Crise ukrainienne 2021

Ukraine: "les médias instrumentalisés en permanence" "très souvent avec leur propre complicité"

À Washington, l’avalanche d’annonces alarmistes déferle encore. Passés les 15 et 16 février, c’est désormais peu après le 20 février que les forces russes devraient envahir l’Ukraine, affirme le média Politico.
Sputnik
Et c’est reparti pour un tour! Le 17 février, Joe Biden a estimé "très élevé" le risque d’attaque russe de l’Ukraine. Antony Blinken, son Secrétaire d’État, relayait quelques heures plus tard le même message à l’Onu. Après que des médias US ont parié sur le 16 février, Politico prédit désormais une invasion russe peu après le 20 février. La machine médiatico-politique aux États-Unis "tourne à plein régime" et devient "incontrôlable", relève Sébastien Cochard, ancien diplomate, désormais conseiller d’eurodéputés Identité et Démocratie. "Cela a franchement dérapé en janvier", affirme-t-il.

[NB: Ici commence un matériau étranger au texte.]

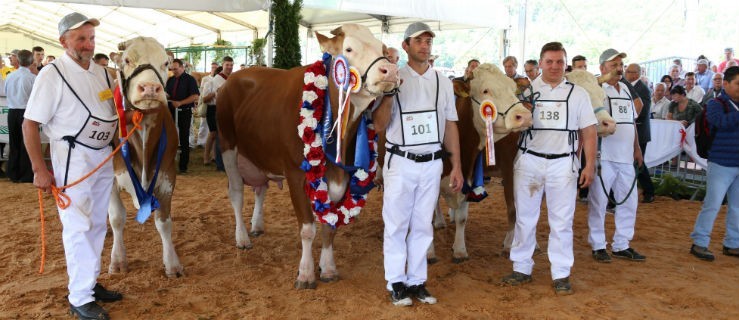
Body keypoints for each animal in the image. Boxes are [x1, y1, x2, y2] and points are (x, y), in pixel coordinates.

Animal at [107, 37, 184, 278]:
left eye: (165, 63)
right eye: (127, 60)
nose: (150, 88)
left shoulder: (167, 176)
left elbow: (164, 222)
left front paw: (172, 264)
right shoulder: (110, 179)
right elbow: (117, 218)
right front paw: (118, 260)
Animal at [217, 24, 396, 290]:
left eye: (382, 48)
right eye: (349, 49)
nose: (390, 69)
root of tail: (238, 75)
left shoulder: (342, 177)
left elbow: (330, 227)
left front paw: (328, 268)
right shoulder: (295, 174)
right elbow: (308, 228)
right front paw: (305, 273)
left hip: (260, 153)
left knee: (261, 188)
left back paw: (256, 225)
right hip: (228, 145)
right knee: (237, 193)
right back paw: (242, 238)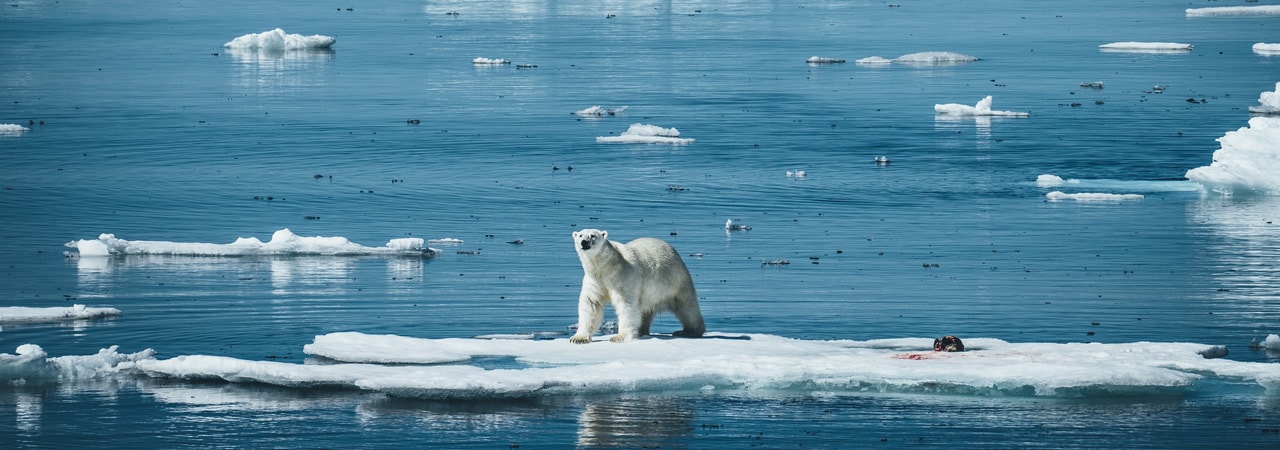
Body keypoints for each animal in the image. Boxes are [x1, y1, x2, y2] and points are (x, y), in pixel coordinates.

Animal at [573, 230, 706, 342]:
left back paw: (689, 331)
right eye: (580, 235)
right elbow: (591, 303)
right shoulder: (594, 280)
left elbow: (626, 304)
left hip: (676, 281)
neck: (605, 267)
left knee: (687, 307)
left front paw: (619, 337)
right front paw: (578, 338)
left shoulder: (622, 275)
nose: (584, 242)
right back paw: (641, 330)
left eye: (592, 235)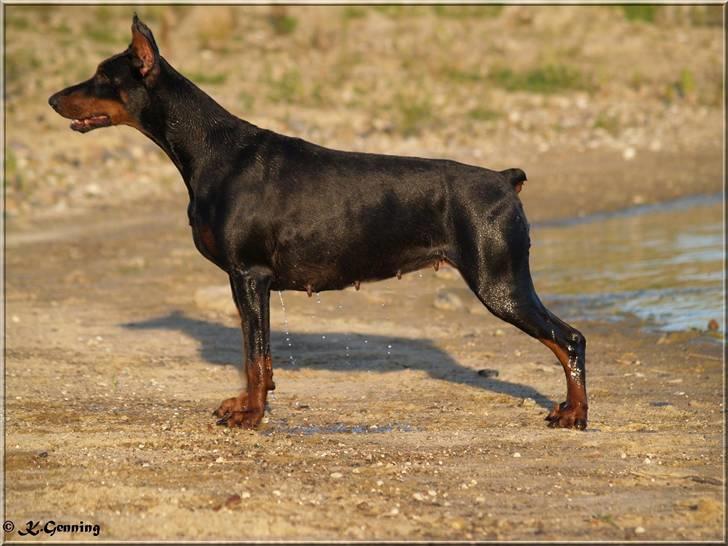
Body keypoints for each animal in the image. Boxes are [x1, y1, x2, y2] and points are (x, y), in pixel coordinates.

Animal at [48, 15, 588, 430]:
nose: (53, 99)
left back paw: (574, 414)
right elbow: (257, 357)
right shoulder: (248, 281)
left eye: (101, 75)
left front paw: (251, 416)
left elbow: (255, 355)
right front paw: (247, 405)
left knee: (570, 340)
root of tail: (504, 179)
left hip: (500, 282)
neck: (209, 149)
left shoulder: (249, 275)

"Ce qui vient à nos oreilles ne sont jamais des informations fiables et sont toujours des éléments de propagande", soupire Cochard. Car la Russie a annoncé le retrait partiel de ses troupes massées à proximité de la frontière ukrainienne, les exercices militaires étant presque terminés. Et Moscou ne s’est pas privé de moquer les annonces de Washington. Selon Maria Zakharova, porte-parole du ministère russe des Affaires étrangères, "la propagande de guerre occidentale a échoué". Pire, cette agitation servirait de "couverture" à des livraisons "d’armes létales à Kiev", a dénoncé Leonid Sloutski, président du Comité des affaires étrangères de la Douma.
C’est une véritable "guerre de l’information", estime Gérald Olivier, chercheur associé à l’IPSE. "Les médias sont instrumentalisés en permanence", parfois "à leur insu", "très souvent avec leur propre complicité".
"Il y a eu de la part des Américains une volonté délibérée de jouer l’escalade verbale, l’escalade diplomatique, parce qu’elle était tout bénéfice pour eux", considère-t-il.
Les principales victimes de cet emballement médiatique? La population dans le Donbass où la situation s’aggrave d’heure en heure. Depuis le 17 février, les républiques autoproclamées de Donetsk et de Lougansk accusent l’armée ukrainienne de les bombarder.